Should an entry contain an image, omit it and repeat the rest exactly.
<<<<
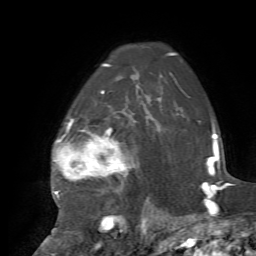
Breast MRI, one axial slice; cropped to one breast; dynamic contrast-enhanced series, time point 2 of 7 at this slice position (early post-contrast); 1.5 T; TE 4.2 ms, TR 8.7 ms; 256 × 256 image matrix. Female patient.
Outlined on this slice (semi-automatically segmented with operator editing):
- enhancing-tissue mask used for the functional tumour volume (all voxels passing the contrast-enhancement thresholds inside the analysis volume; usually the tumour): bounding box [x1, y1, x2, y2] px = [52, 91, 148, 232]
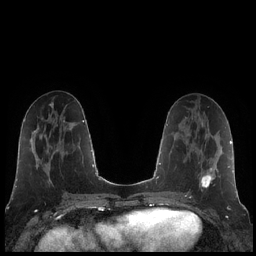
Breast MRI (dynamic contrast-enhanced), one axial slice. Slice 86 of 248 in the series (ordered by position). Dynamic contrast-enhanced series, time point 2 of 7 at this slice position (early post-contrast). 1.5 T. TE 1.9 ms, TR 4.2 ms. 256 × 256 image matrix, field of view 320 × 320 mm. Female patient.
Annotated regions visible in this slice (semi-automatic segmentation, software-assisted and operator-edited):
- enhancing-tissue mask used for the functional tumour volume (all voxels passing the contrast-enhancement thresholds inside the analysis volume; usually the tumour): bounding box [x1, y1, x2, y2] px = [187, 168, 214, 195]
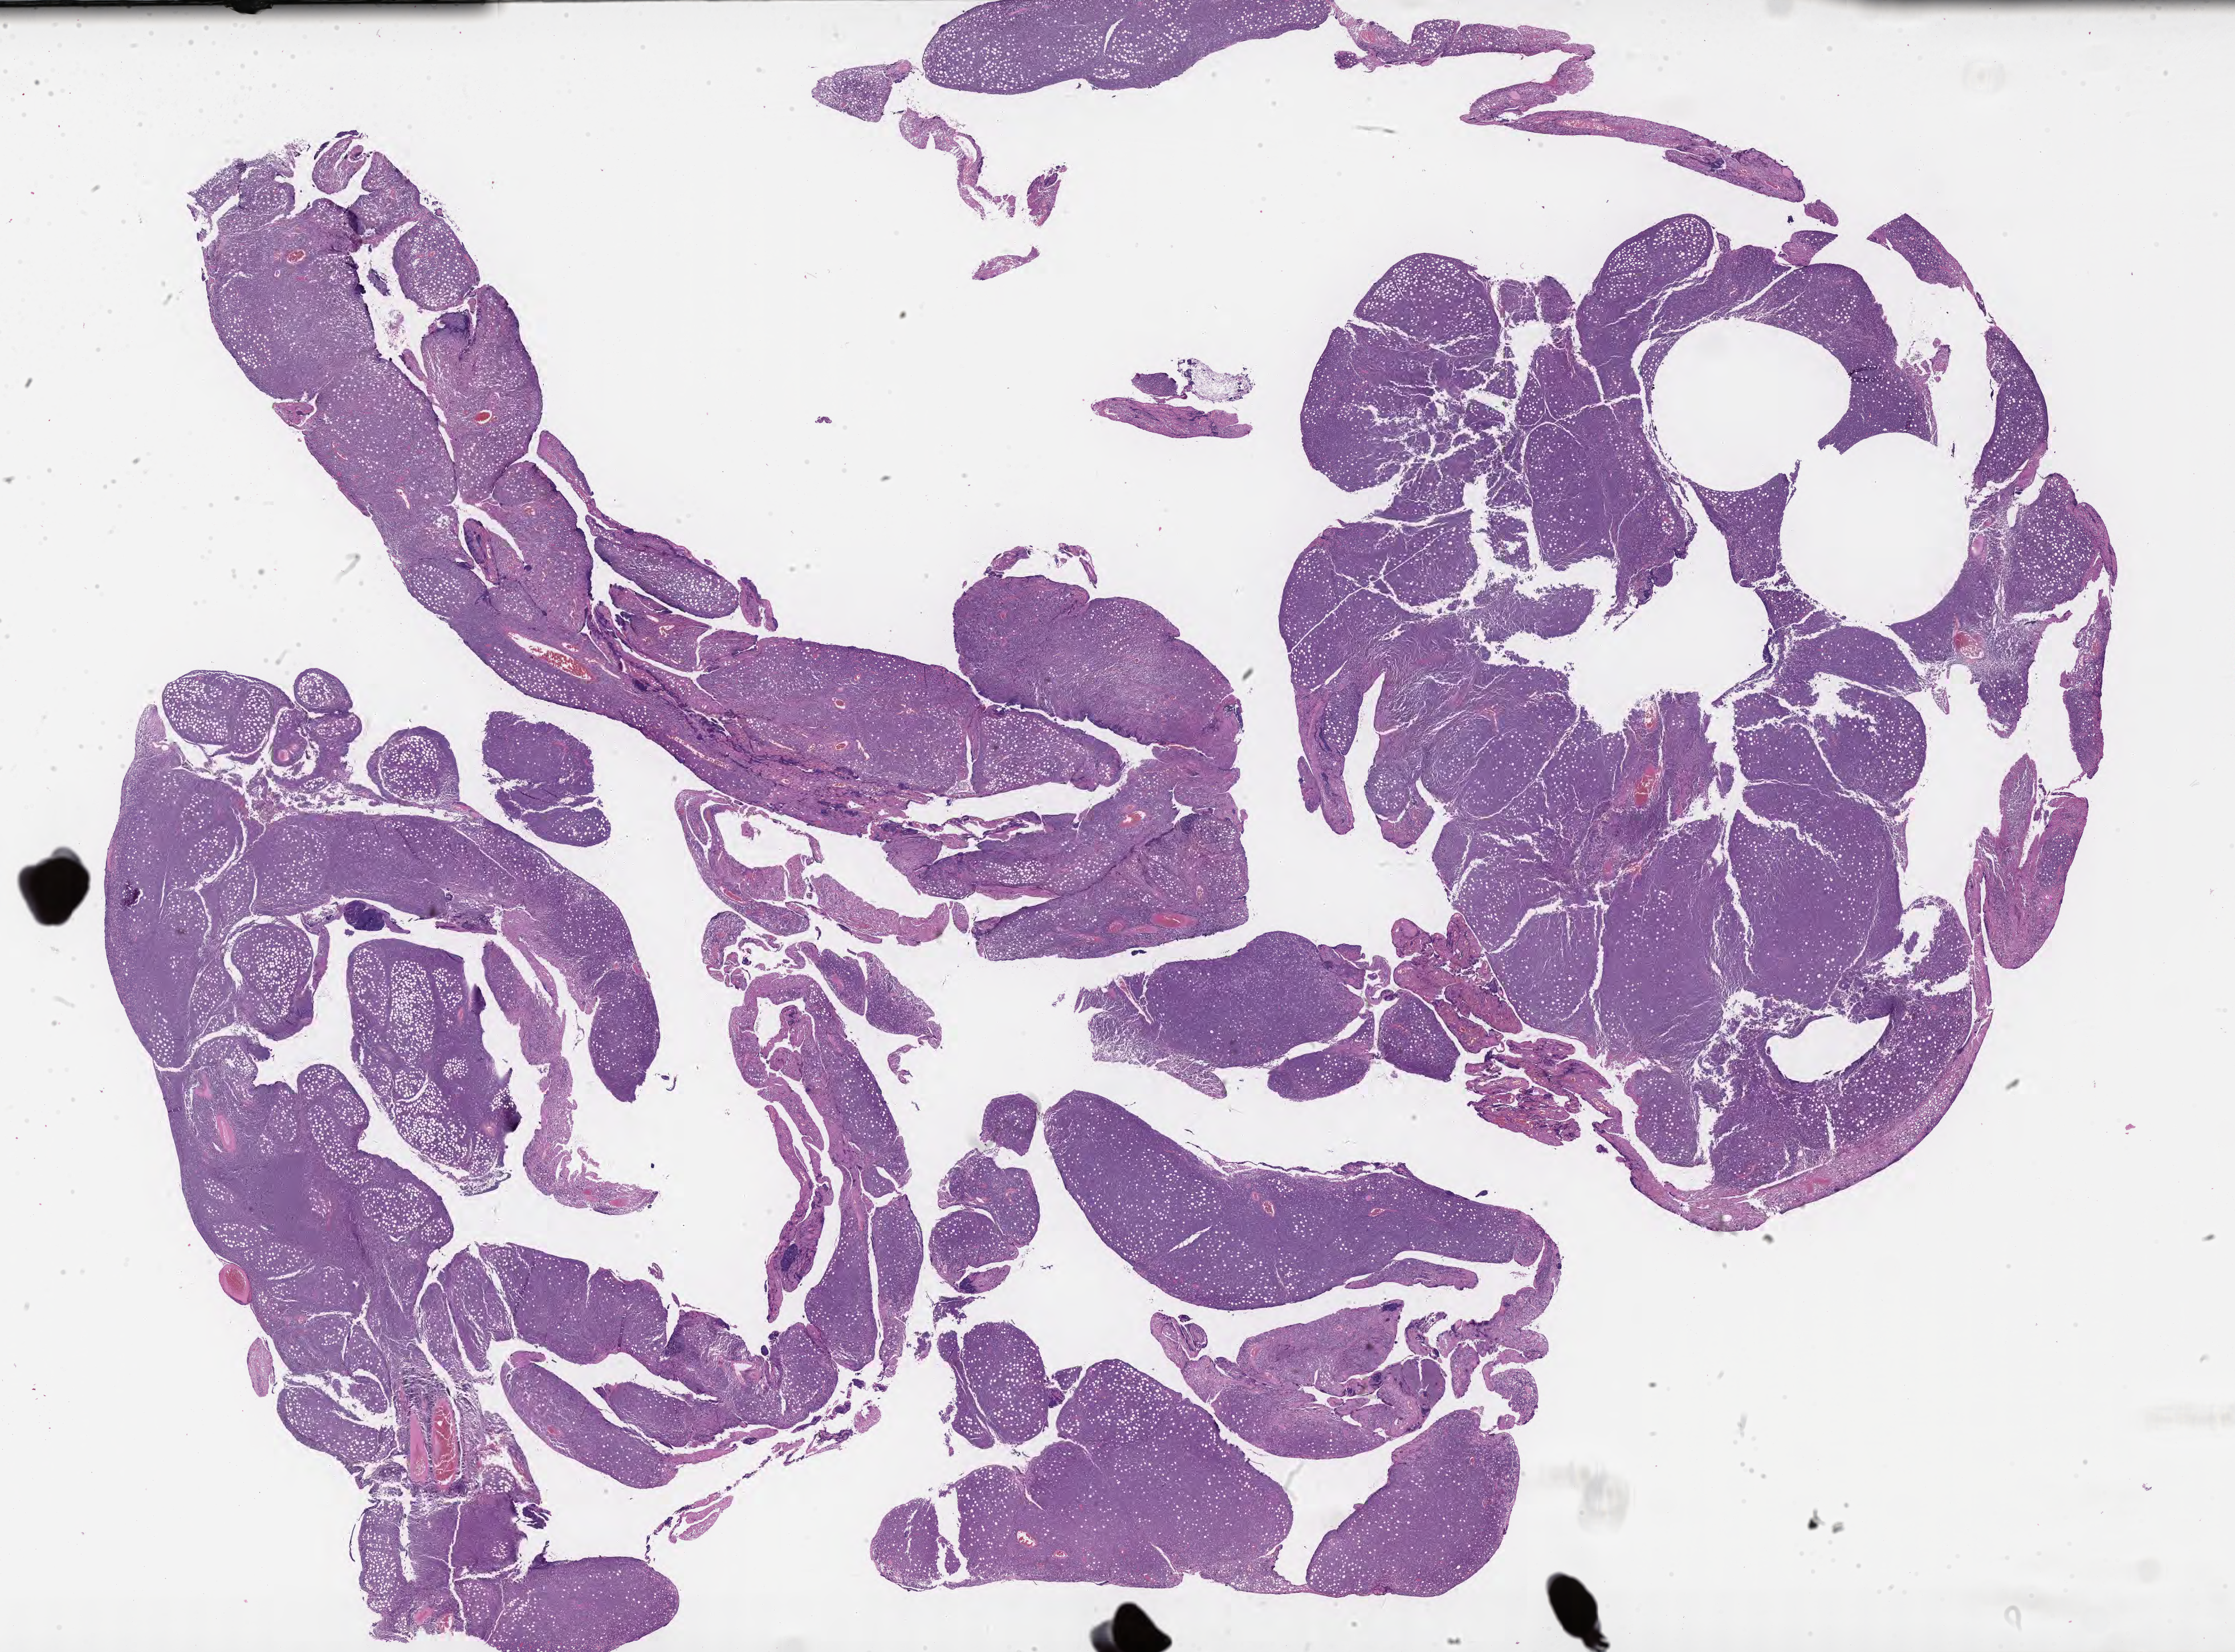
Whole-slide image, haematoxylin and eosin stain, shown as a low-resolution overview of the whole scanned area (about 31.7 x 23.4 mm); specimen: tumor tissue. Male, age 8 years at initial diagnosis.
• diagnosis: Burkitt lymphoma, NOS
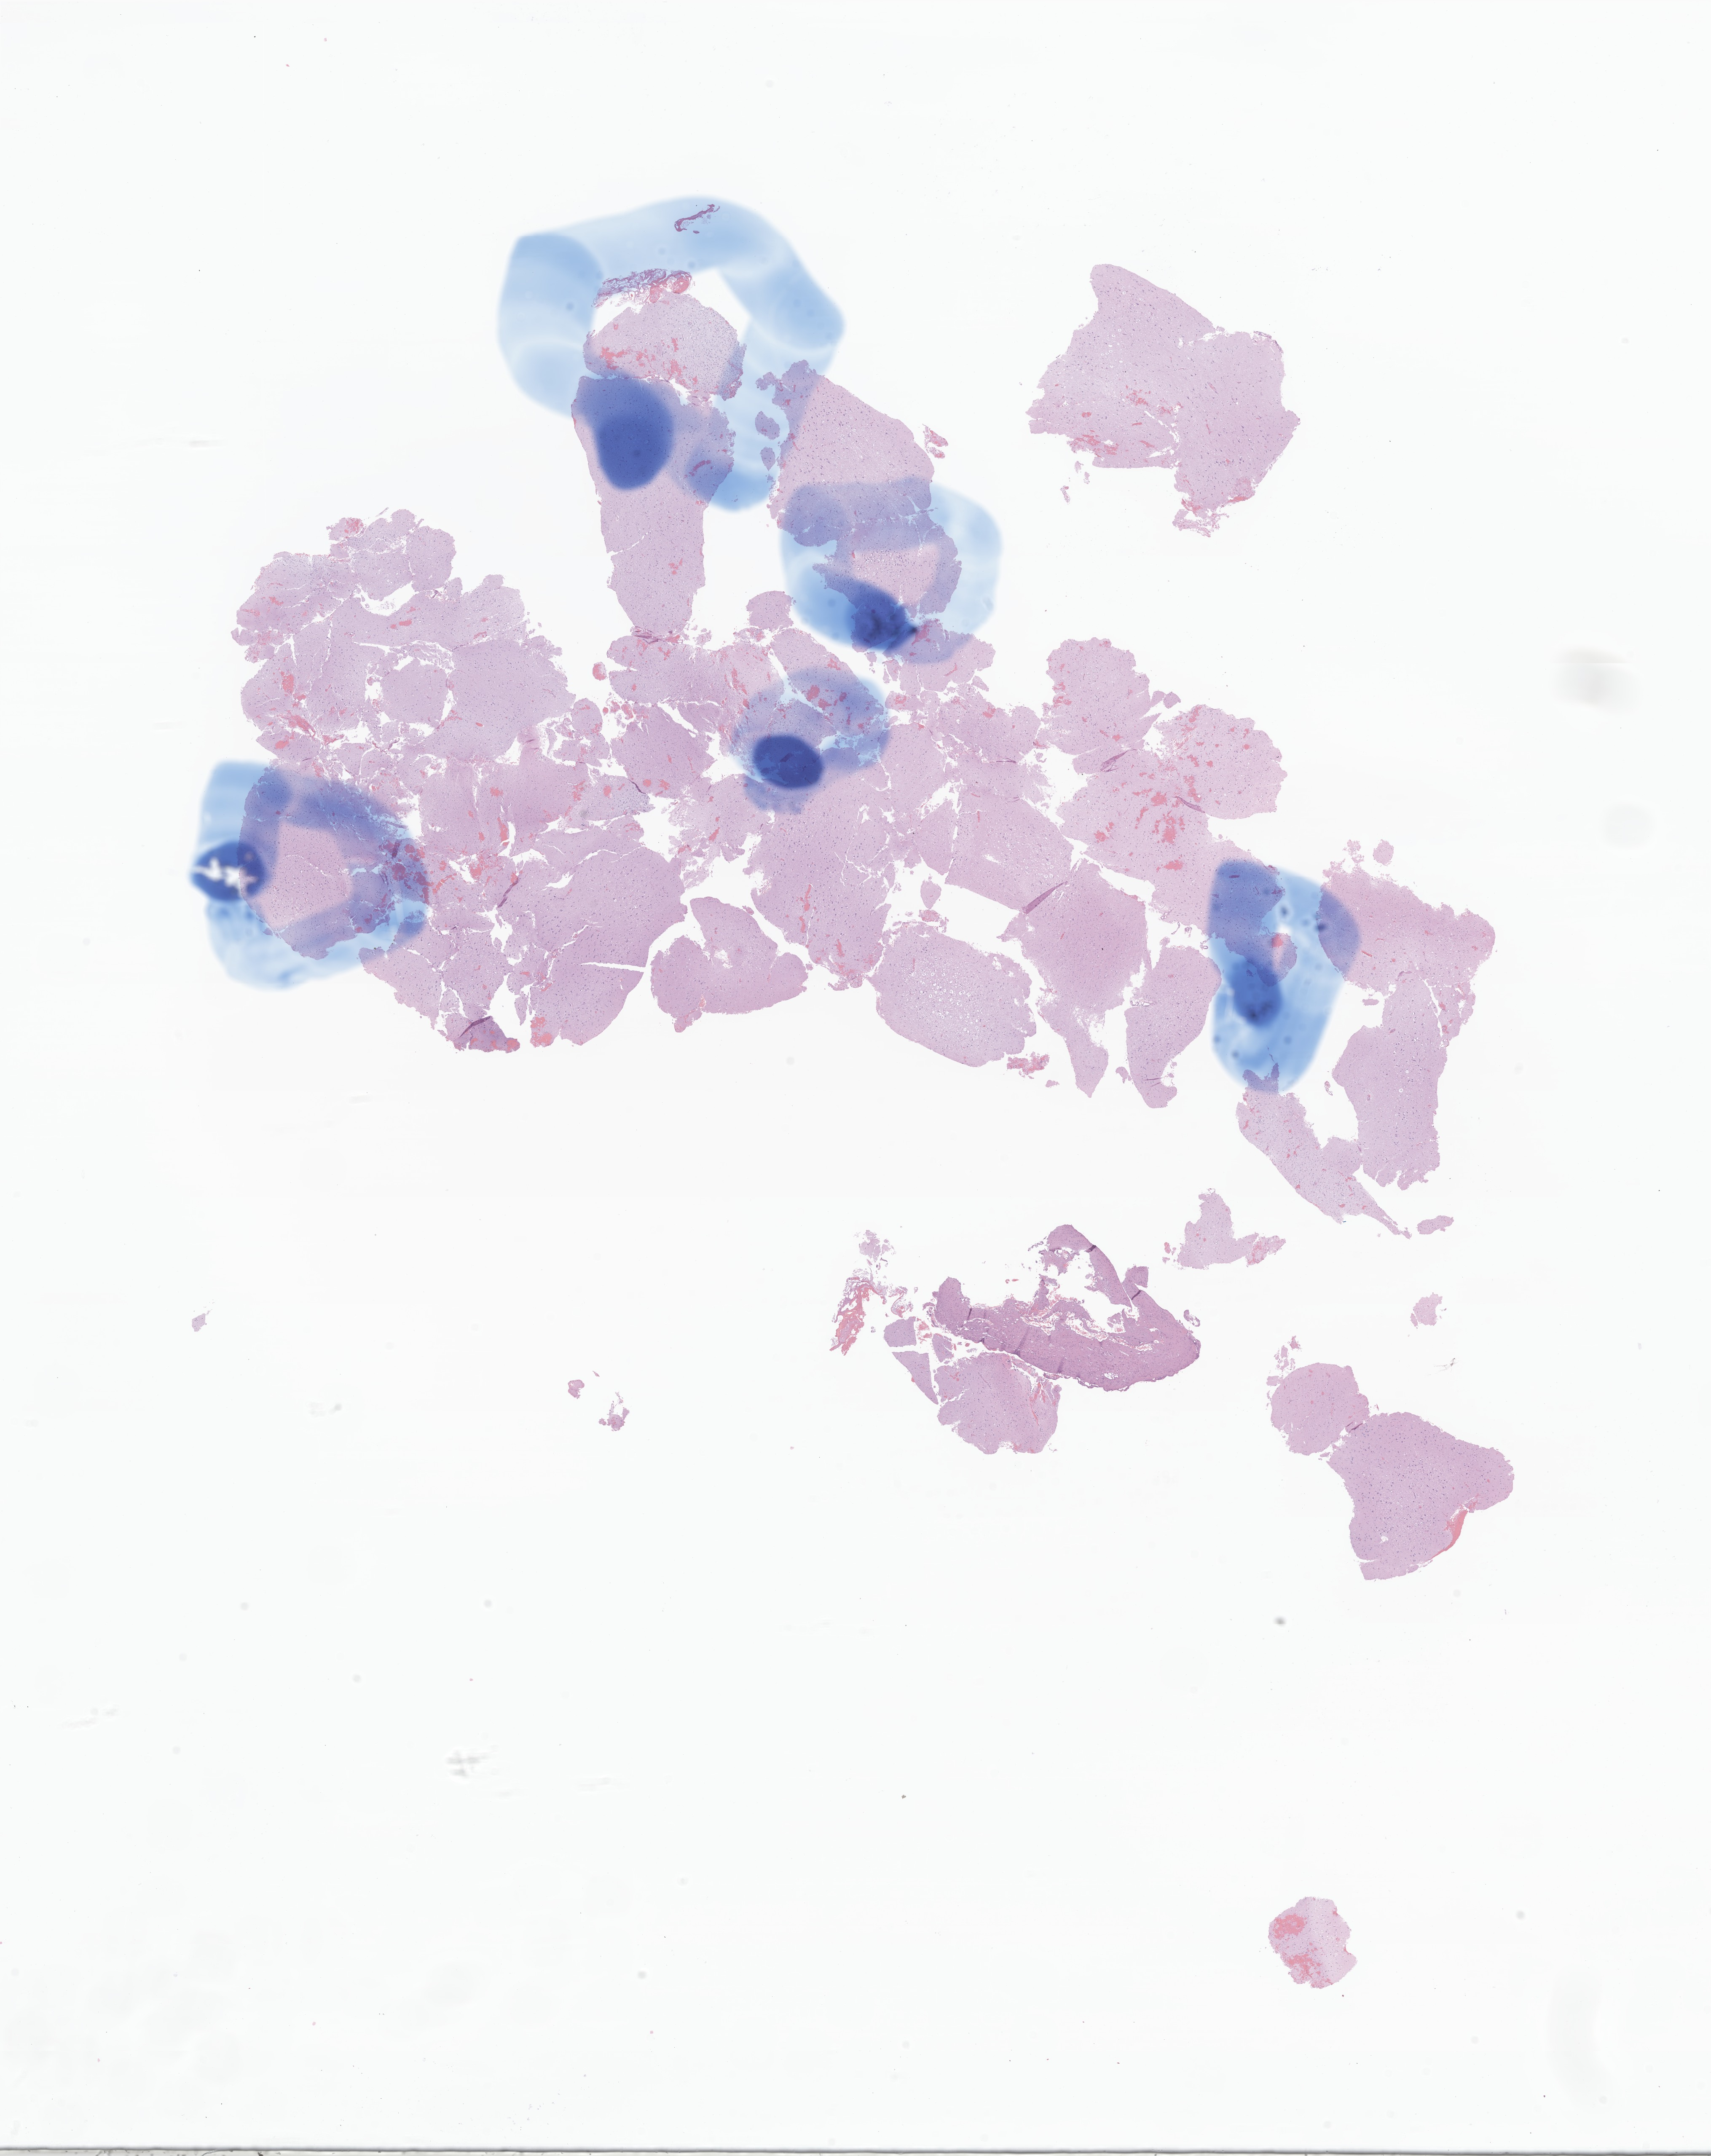
Whole-slide image, H&E stain of tumor tissue from the brain, whole scanned area (about 17.1 x 21.6 mm) shown as a low-resolution overview, FFPE section. Patient: male, age 173 months (14 years 5 months).
* recorded diagnosis: Glioma, malignant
>>>>
#### [Answer box]
Breast MRI, one axial slice; cropped to one breast; dynamic contrast-enhanced series, time point 2 of 7 at this slice position (early post-contrast); 1.5 T; TE 4.2 ms, TR 8.7 ms; 256 × 256 image matrix. Female patient.
Outlined on this slice (semi-automatically segmented with operator editing):
- enhancing-tissue mask used for the functional tumour volume (all voxels passing the contrast-enhancement thresholds inside the analysis volume; usually the tumour): bounding box [x1, y1, x2, y2] px = [52, 91, 148, 232]
Breast MRI (dynamic contrast-enhanced), one axial slice. Slice 86 of 248 in the series (ordered by position). Dynamic contrast-enhanced series, time point 2 of 7 at this slice position (early post-contrast). 1.5 T. TE 1.9 ms, TR 4.2 ms. 256 × 256 image matrix, field of view 320 × 320 mm. Female patient.
Annotated regions visible in this slice (semi-automatic segmentation, software-assisted and operator-edited):
- enhancing-tissue mask used for the functional tumour volume (all voxels passing the contrast-enhancement thresholds inside the analysis volume; usually the tumour): bounding box [x1, y1, x2, y2] px = [187, 168, 214, 195]
Whole-slide image, haematoxylin and eosin stain, shown as a low-resolution overview of the whole scanned area (about 31.7 x 23.4 mm); specimen: tumor tissue. Male, age 8 years at initial diagnosis.
• diagnosis: Burkitt lymphoma, NOS
Whole-slide image, H&E stain of tumor tissue from the brain, whole scanned area (about 17.1 x 21.6 mm) shown as a low-resolution overview, FFPE section. Patient: male, age 173 months (14 years 5 months).
* recorded diagnosis: Glioma, malignant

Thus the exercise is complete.